Dog Training Certification: Australian Shepherd Essential Dog Breed Information

The Australian Shepherd dog, also commonly called Aussie, is a relatively small working dog that was originally developed on ranches in Western USA. It acquired the Australian part of its name when shepherds from Australia came to USA. During the second World War this breed grew in popularity, and the public grew to know them when they appeared on rodeos, in TV shows and Disney movies.

Like all other working breeds it’s a very energetic dog, easy to train, and devoted to its task. There are both work and show dogs. They can work as rescue dogs, disaster dogs, detection dogs, guide, service and therapy dogs as well as regular family dogs. There is a miniature version of this dog as well, not yet accepted as a breed.

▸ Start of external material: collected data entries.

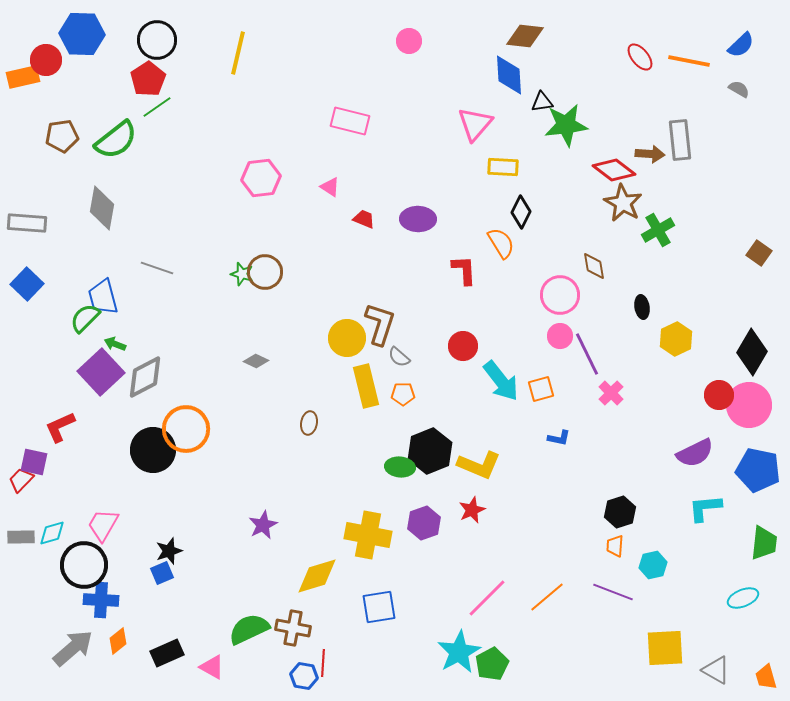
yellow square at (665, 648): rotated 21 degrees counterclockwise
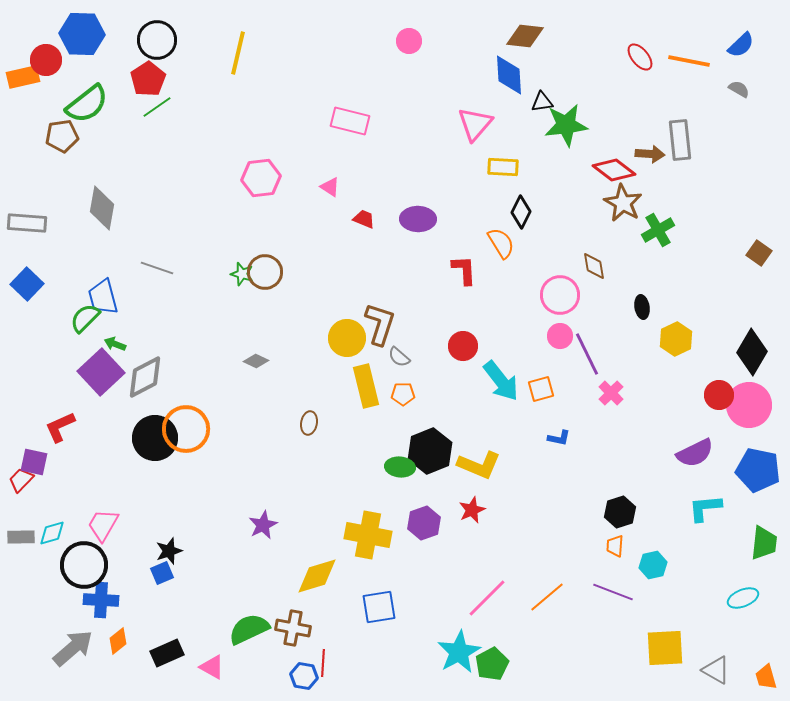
green semicircle at (116, 140): moved 29 px left, 36 px up
black circle at (153, 450): moved 2 px right, 12 px up
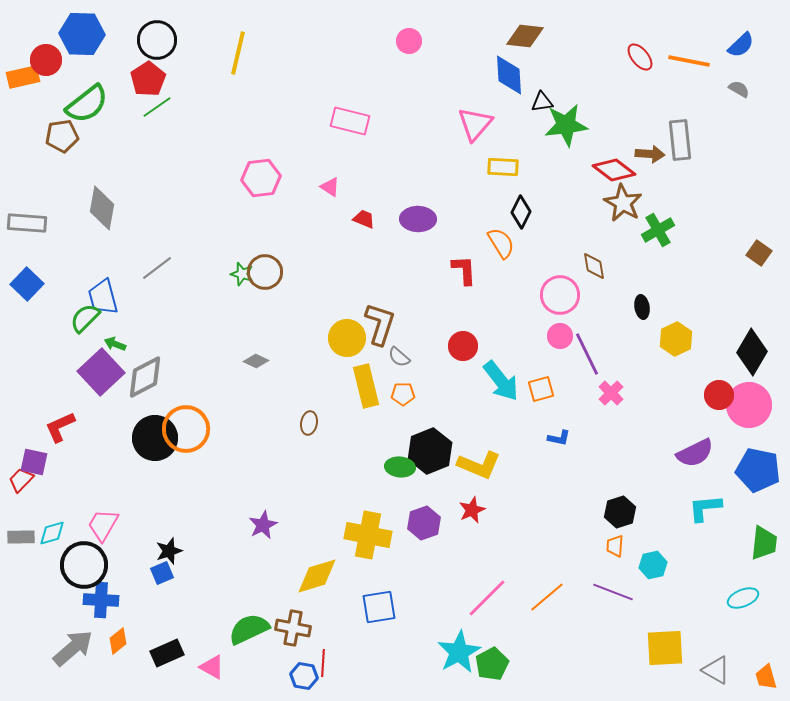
gray line at (157, 268): rotated 56 degrees counterclockwise
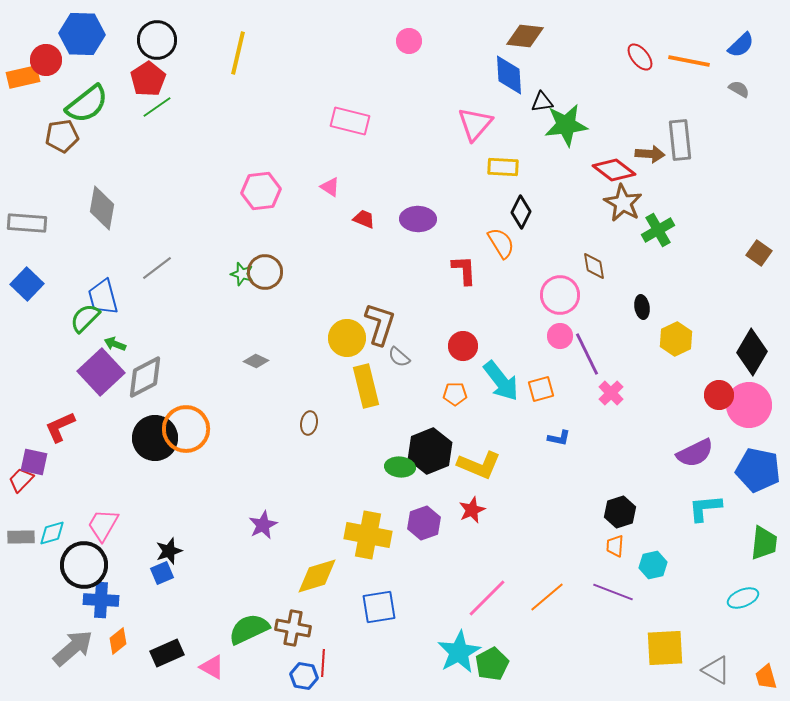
pink hexagon at (261, 178): moved 13 px down
orange pentagon at (403, 394): moved 52 px right
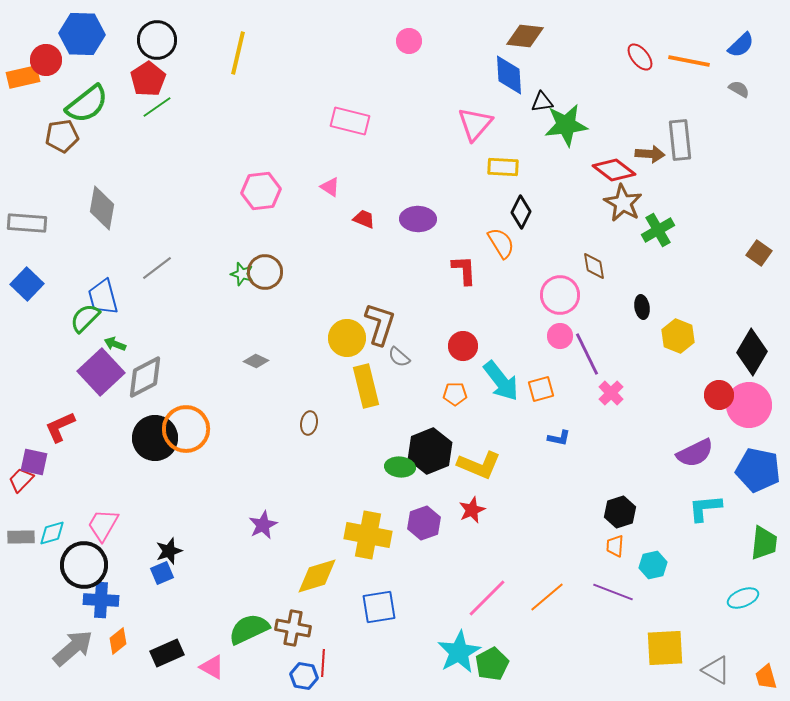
yellow hexagon at (676, 339): moved 2 px right, 3 px up; rotated 12 degrees counterclockwise
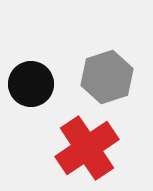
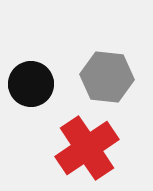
gray hexagon: rotated 24 degrees clockwise
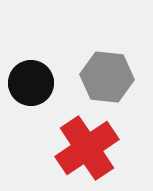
black circle: moved 1 px up
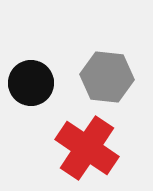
red cross: rotated 22 degrees counterclockwise
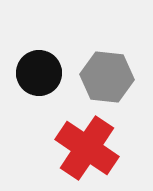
black circle: moved 8 px right, 10 px up
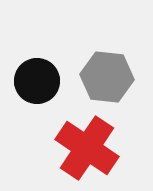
black circle: moved 2 px left, 8 px down
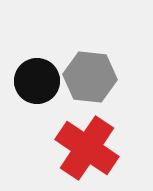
gray hexagon: moved 17 px left
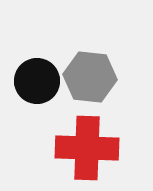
red cross: rotated 32 degrees counterclockwise
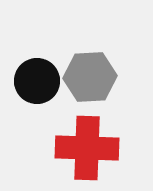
gray hexagon: rotated 9 degrees counterclockwise
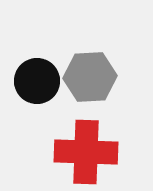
red cross: moved 1 px left, 4 px down
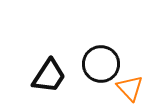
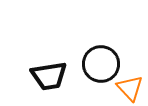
black trapezoid: rotated 48 degrees clockwise
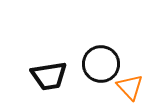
orange triangle: moved 1 px up
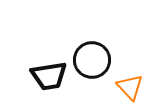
black circle: moved 9 px left, 4 px up
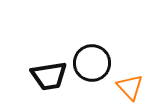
black circle: moved 3 px down
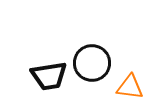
orange triangle: rotated 40 degrees counterclockwise
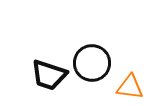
black trapezoid: moved 1 px up; rotated 27 degrees clockwise
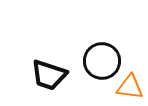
black circle: moved 10 px right, 2 px up
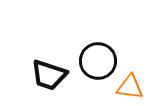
black circle: moved 4 px left
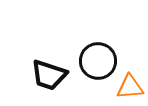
orange triangle: rotated 12 degrees counterclockwise
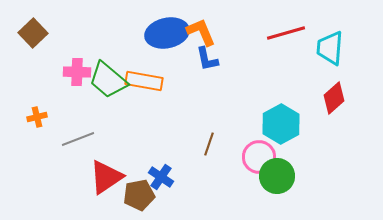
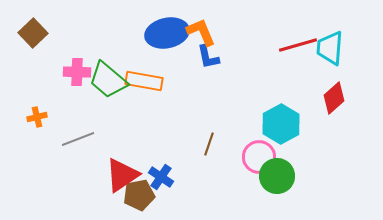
red line: moved 12 px right, 12 px down
blue L-shape: moved 1 px right, 2 px up
red triangle: moved 16 px right, 2 px up
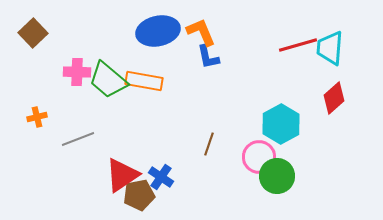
blue ellipse: moved 9 px left, 2 px up
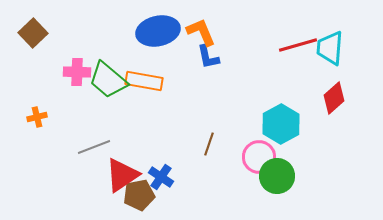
gray line: moved 16 px right, 8 px down
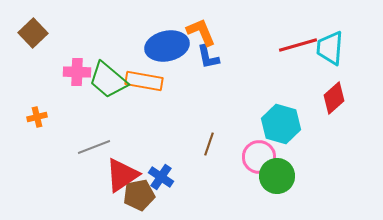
blue ellipse: moved 9 px right, 15 px down
cyan hexagon: rotated 15 degrees counterclockwise
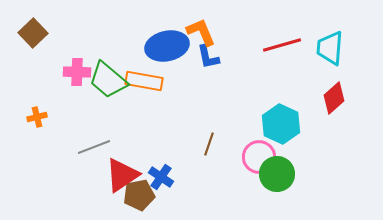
red line: moved 16 px left
cyan hexagon: rotated 9 degrees clockwise
green circle: moved 2 px up
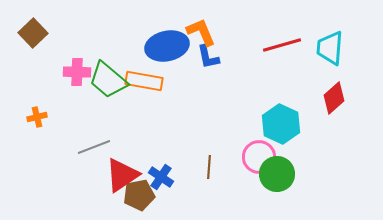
brown line: moved 23 px down; rotated 15 degrees counterclockwise
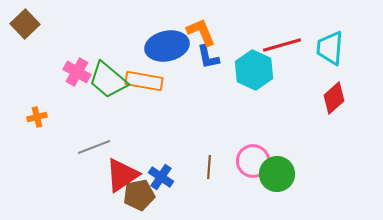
brown square: moved 8 px left, 9 px up
pink cross: rotated 28 degrees clockwise
cyan hexagon: moved 27 px left, 54 px up
pink circle: moved 6 px left, 4 px down
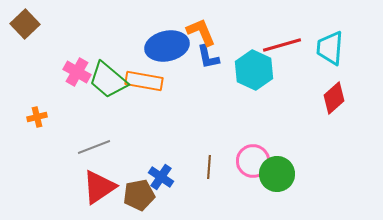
red triangle: moved 23 px left, 12 px down
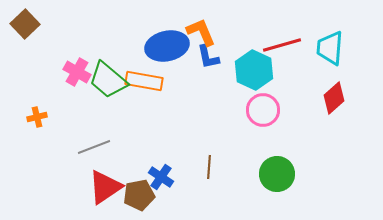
pink circle: moved 10 px right, 51 px up
red triangle: moved 6 px right
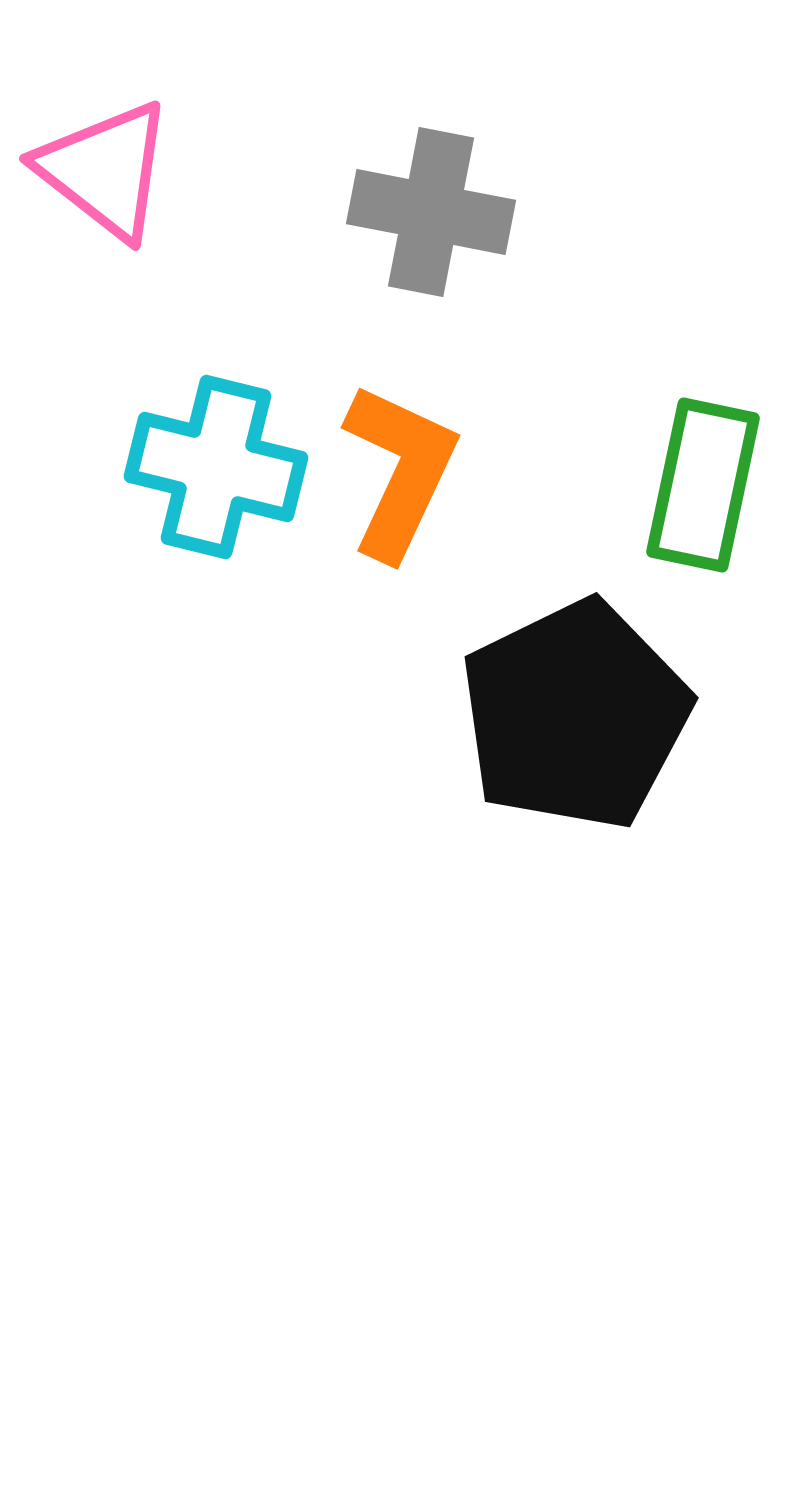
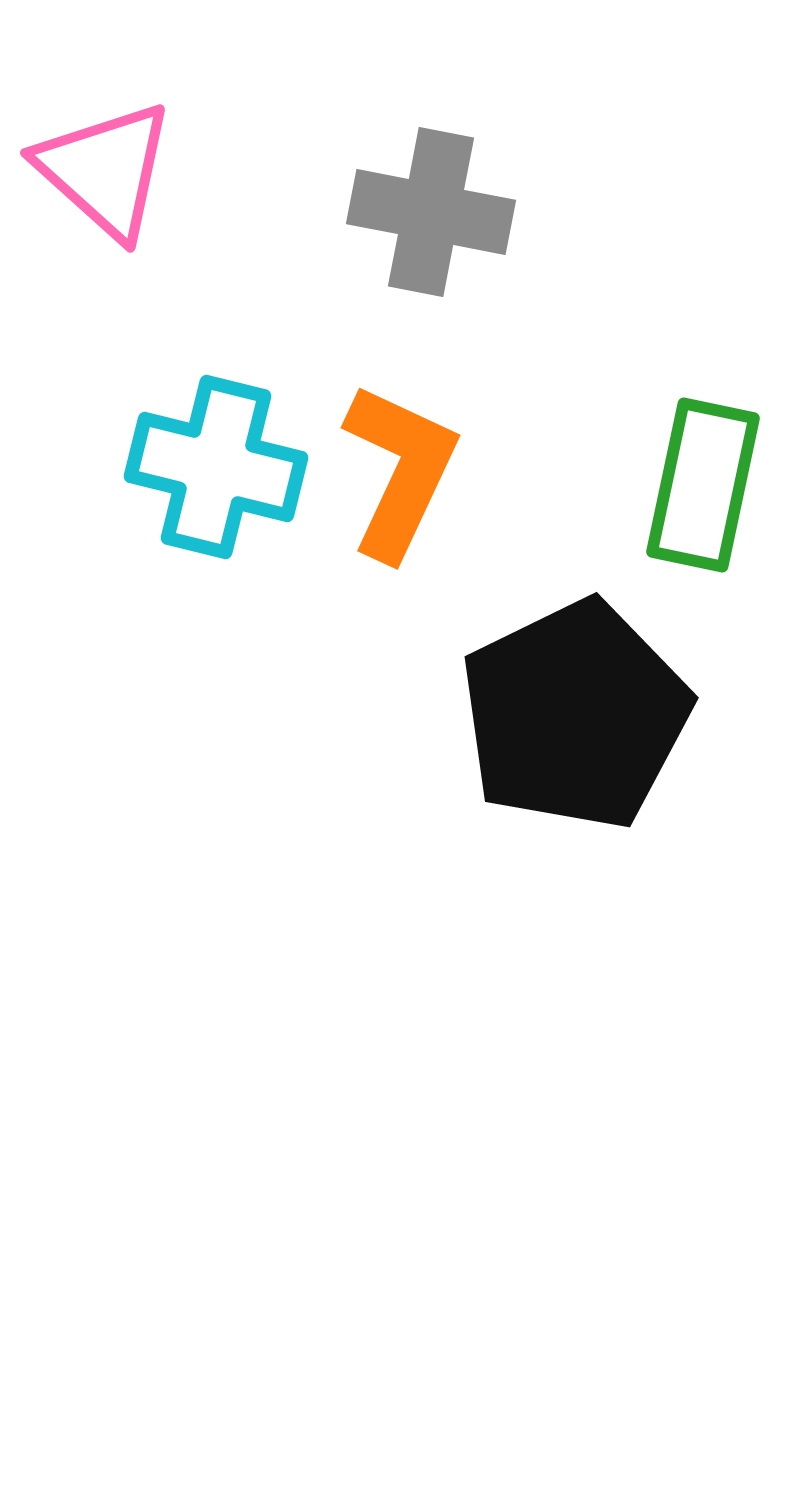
pink triangle: rotated 4 degrees clockwise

The standard size of Australian Shepherd was registered with the AKC in the early 1990s, and weight is not specified in the standard. Males weigh around 45-60 pounds and females weigh 35-45 pounds. Their colour tends to be black, red (also called liver), blue merle (marbled black and grey) and red merle (marbled red and silver or buff). There exists a rare brand based on this one called The Chinese Australian Shepherd, bred in the Tibet mountains.

This brand has a different colouring, which can sometimes be darker lilac or magneta, a very unusual shade. It is believed that this colour is due to the inappropriate diet they have in this region.
Common eye colours for this breed include green, hazel, amber, brown, or blue – and they may also have two different coloured eyes, and sometimes even two colours in one eye. An early nickname for the breed was ghost-eye dog.

In general this breed is energetic and needs regular exercise, though some of them enjoy a lazier lifestyle. They are intelligent, lean easyil and are easy to train as well. They love to play, and are reliable around children as well. It’s a well-suited dog both for veteran dog-owners and newcomers. They love activities such as jogging, chasing balls, herding, biking, and Frisbee, and can sometimes be quite attention-craving and demanding on the owners.

Some common health issues for this breed are cataracts, epilepsy, glaucoma, heart problems, allergies, skin problems, and cancer. It is important to see to it that both parents have OFA and CERF certificates. They have a lifespan from around 11-13 years, based upon a survey from 1998.